Stored dataset items
"""
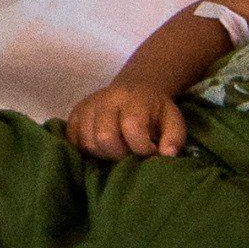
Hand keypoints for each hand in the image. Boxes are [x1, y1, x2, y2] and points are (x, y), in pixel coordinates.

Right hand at [64, 79, 187, 160]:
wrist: (132, 91)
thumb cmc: (153, 112)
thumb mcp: (172, 120)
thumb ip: (174, 138)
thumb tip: (166, 155)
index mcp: (133, 99)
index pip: (132, 127)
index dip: (142, 148)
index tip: (150, 153)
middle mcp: (106, 99)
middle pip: (104, 137)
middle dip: (119, 154)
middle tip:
"""
▶ [WHAT TO DO]: Write out every line in the data that holds the string "middle".

▶ [SOLUTION FOR THIS EXERCISE]:
middle mcp: (106, 99)
middle pip: (104, 137)
middle dip: (119, 154)
middle tip:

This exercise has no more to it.